— Supplied material —
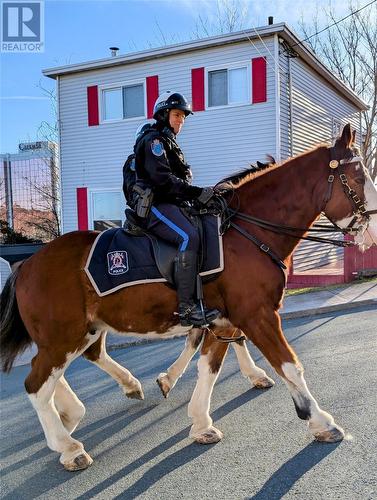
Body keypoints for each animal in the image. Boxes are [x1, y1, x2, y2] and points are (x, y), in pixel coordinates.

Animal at [0, 123, 376, 470]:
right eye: (358, 177)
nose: (372, 230)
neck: (246, 232)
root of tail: (28, 263)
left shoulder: (223, 321)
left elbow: (208, 367)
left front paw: (199, 421)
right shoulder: (257, 315)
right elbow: (289, 365)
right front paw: (321, 421)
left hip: (80, 332)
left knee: (65, 367)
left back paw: (84, 407)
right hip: (63, 335)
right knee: (36, 383)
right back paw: (68, 445)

— What this task involves —
Everything in the listing above must be retyped exactly, except for the pictures.

— Output for this task —
Body keypoints for each animal in the image. Boxes are [x1, y1, x2, y2] and points are (x, y), in pixel coordinates.

Animal at [0, 123, 376, 470]:
right eye: (358, 177)
nose: (372, 230)
neck: (246, 232)
root of tail: (28, 263)
left shoulder: (223, 321)
left elbow: (208, 367)
left front paw: (199, 421)
right shoulder: (257, 315)
right elbow: (289, 365)
right front paw: (321, 421)
left hip: (80, 332)
left knee: (65, 367)
left back paw: (84, 407)
right hip: (63, 335)
right knee: (36, 383)
right back paw: (68, 445)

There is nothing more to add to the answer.